▶ **Exercise**: Copy the material from its beginning through the line containing "772.9], [0, 0, 1]] dist [-0.010366, 0.002450]", inclusive, substituting "follows" for "trails" and leaving everything else unchanged. Omit the pictures from your answer.

▶ **Given information**:
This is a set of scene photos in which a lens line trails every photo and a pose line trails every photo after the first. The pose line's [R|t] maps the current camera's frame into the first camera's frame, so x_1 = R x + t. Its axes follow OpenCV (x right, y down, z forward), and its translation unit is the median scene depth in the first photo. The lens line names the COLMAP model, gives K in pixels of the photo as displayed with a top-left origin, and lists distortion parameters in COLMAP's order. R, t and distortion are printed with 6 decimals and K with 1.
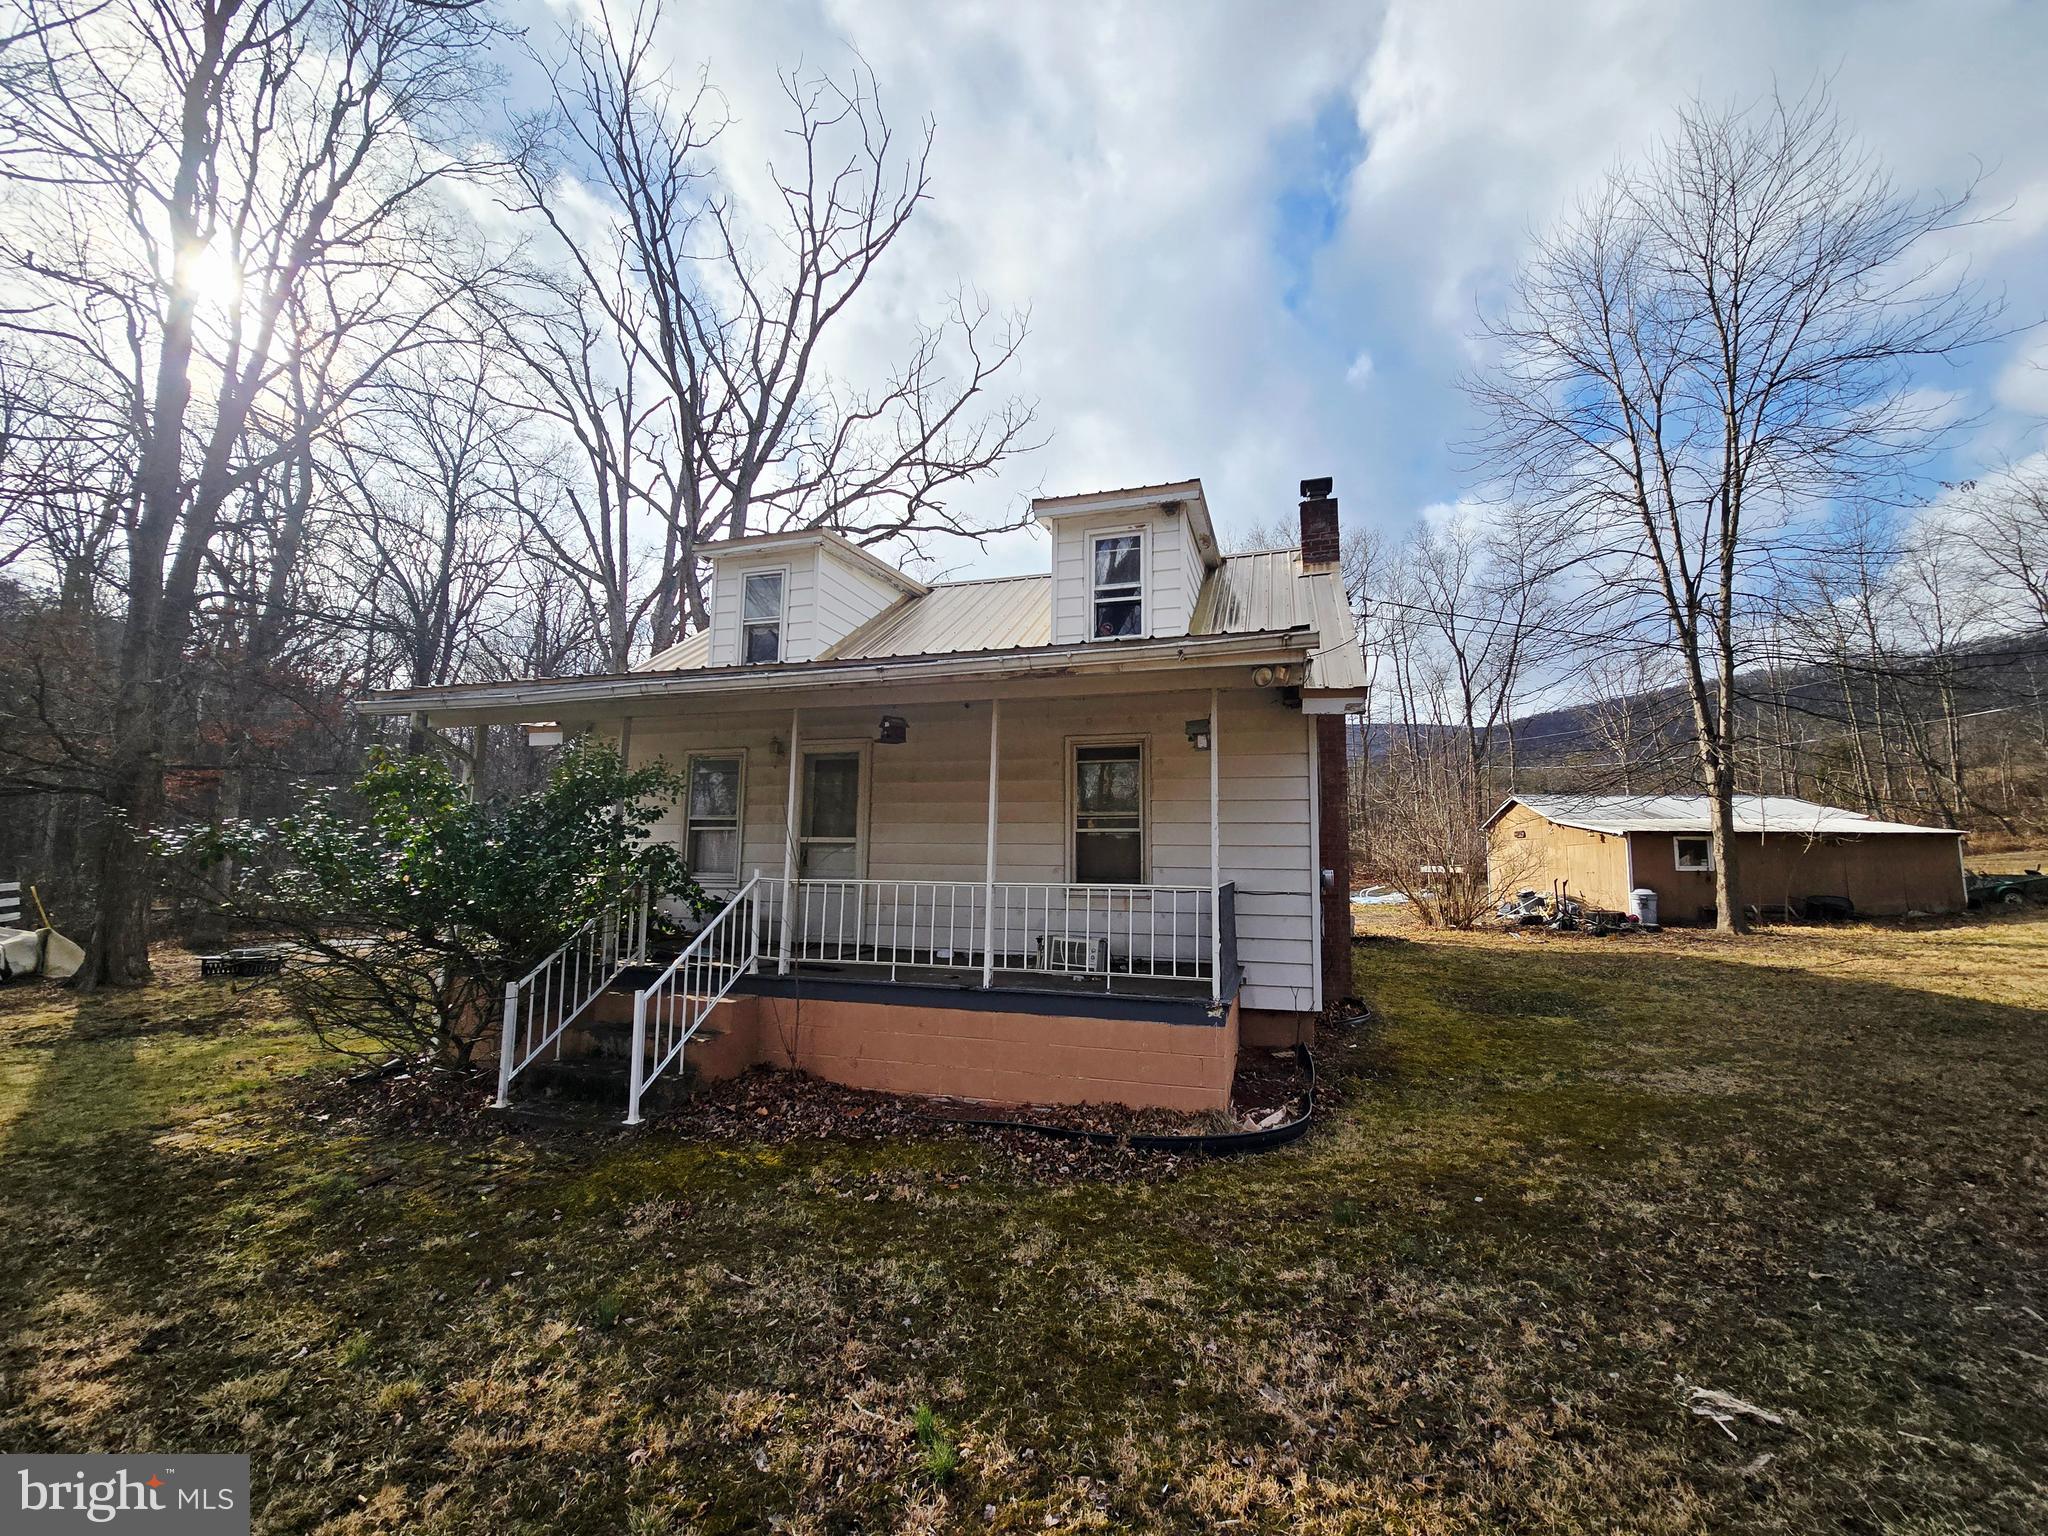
lens RADIAL K [[838.6, 0, 1026.7], [0, 838.6, 767.4], [0, 0, 1]] dist [-0.010366, 0.002450]
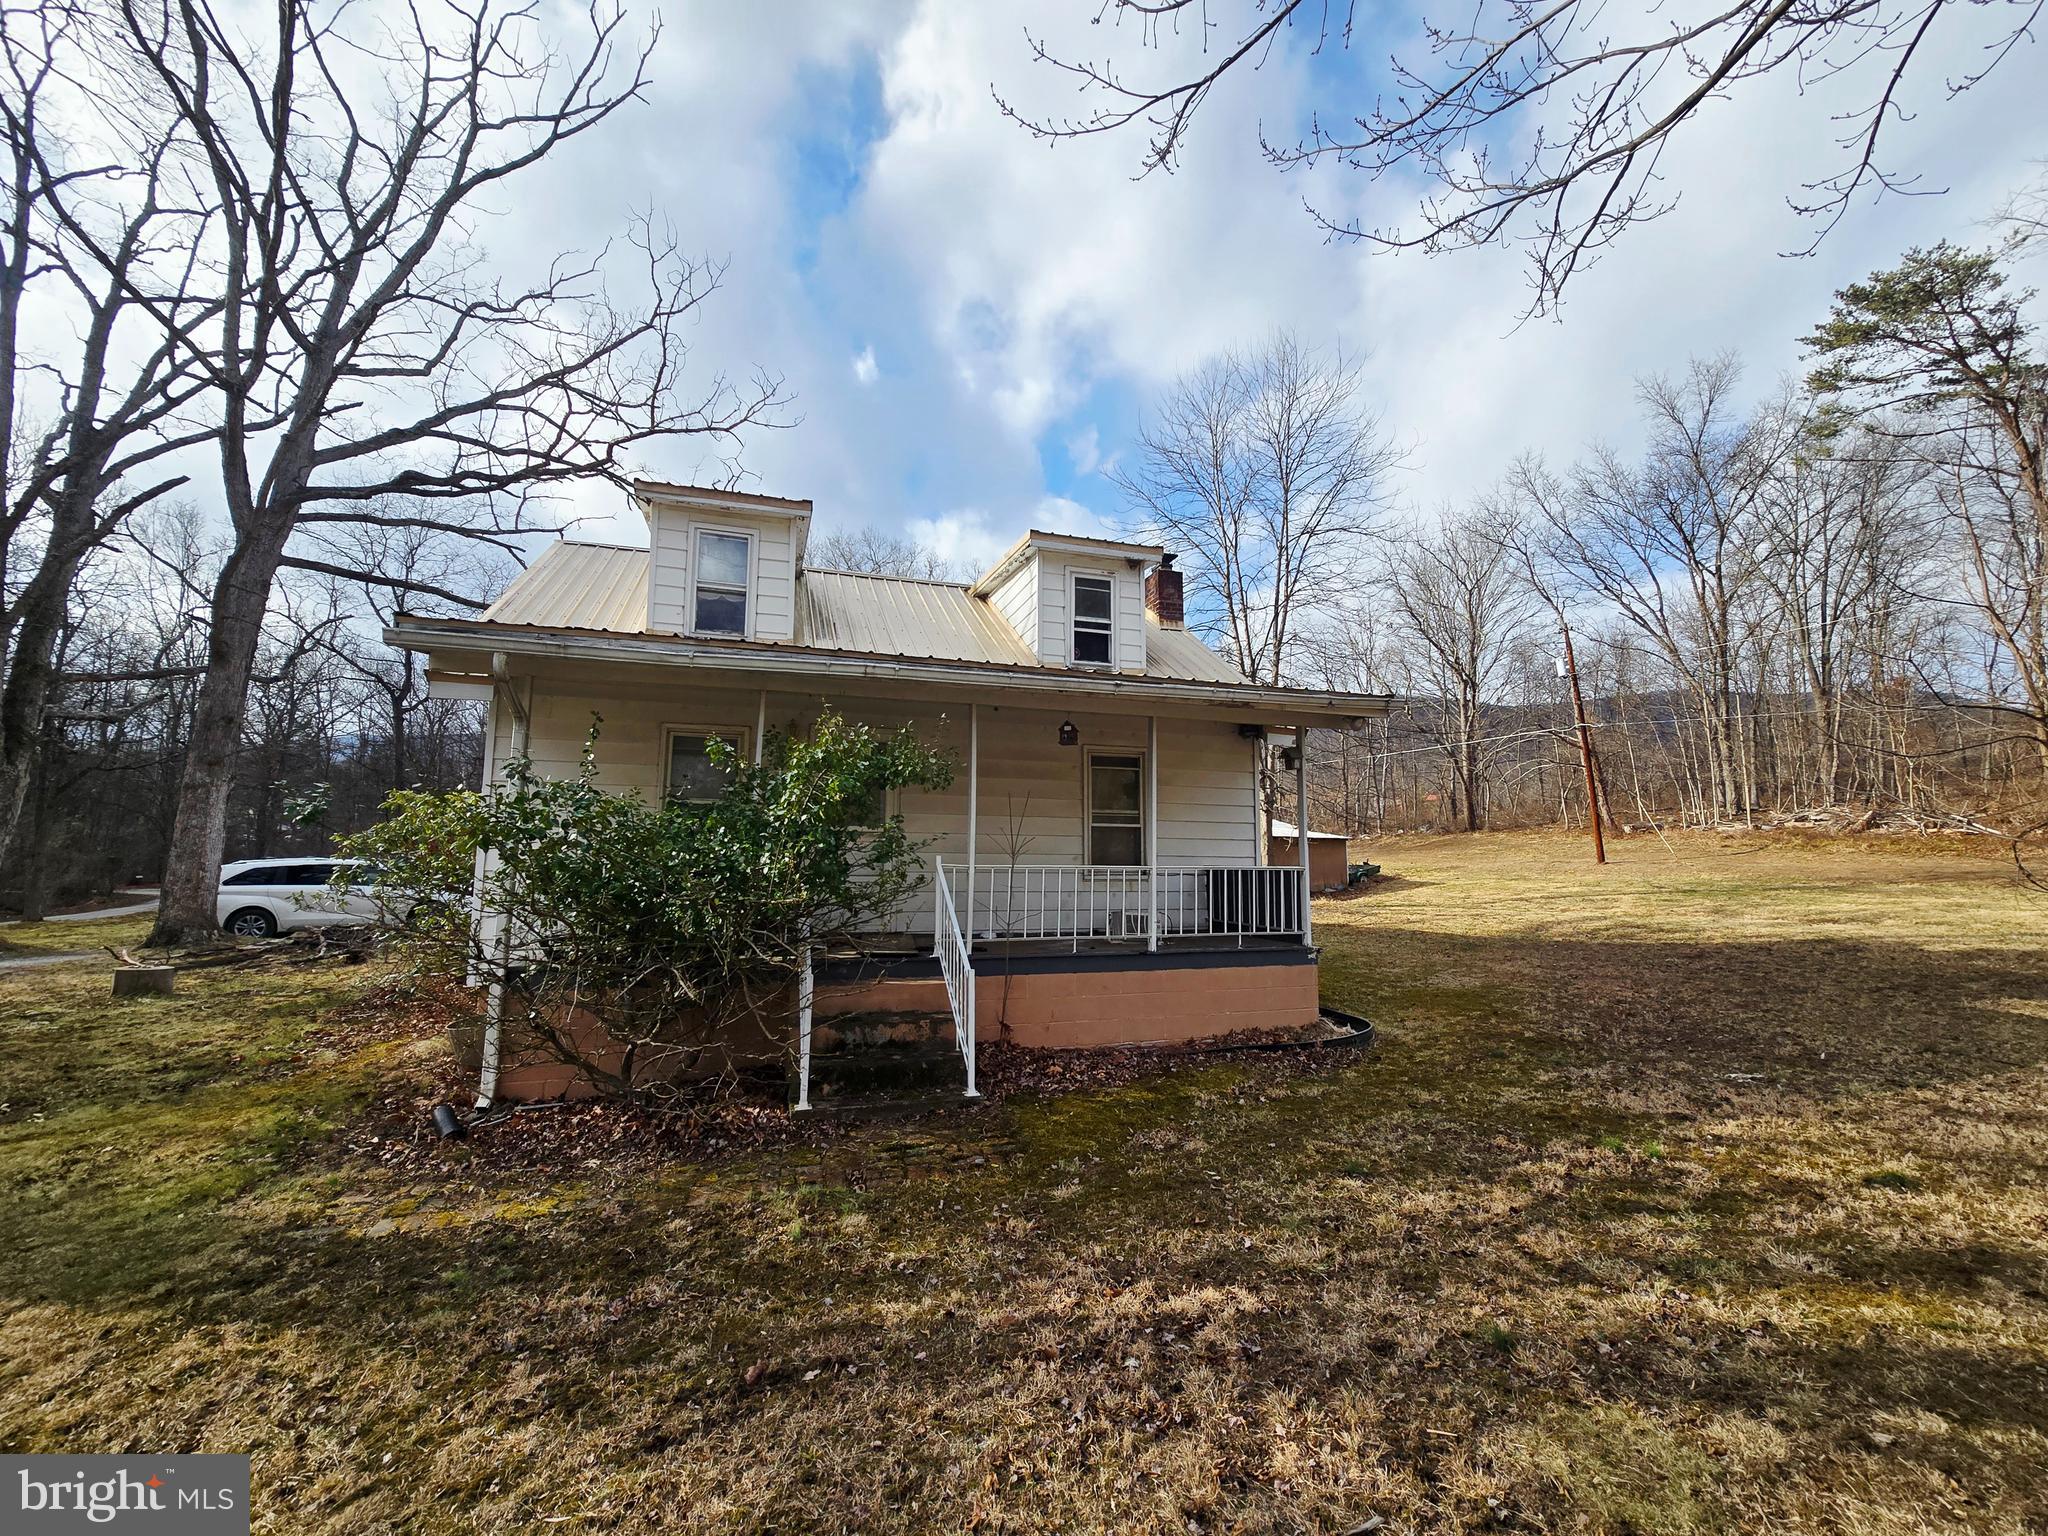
lens RADIAL K [[838.6, 0, 1032.9], [0, 838.6, 772.9], [0, 0, 1]] dist [-0.010366, 0.002450]
pose [[0.820427, 0.057526, 0.568850, -0.708556], [-0.063893, 0.997918, -0.008767, 0.018115], [-0.568170, -0.029153, 0.822395, 0.071935]]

▶ **Written reply**:
This is a set of scene photos in which a lens line follows every photo and a pose line follows every photo after the first. The pose line's [R|t] maps the current camera's frame into the first camera's frame, so x_1 = R x + t. Its axes follow OpenCV (x right, y down, z forward), and its translation unit is the median scene depth in the first photo. The lens line names the COLMAP model, gives K in pixels of the photo as displayed with a top-left origin, and lists distortion parameters in COLMAP's order. R, t and distortion are printed with 6 decimals and K with 1.
lens RADIAL K [[838.6, 0, 1026.7], [0, 838.6, 767.4], [0, 0, 1]] dist [-0.010366, 0.002450]
lens RADIAL K [[838.6, 0, 1032.9], [0, 838.6, 772.9], [0, 0, 1]] dist [-0.010366, 0.002450]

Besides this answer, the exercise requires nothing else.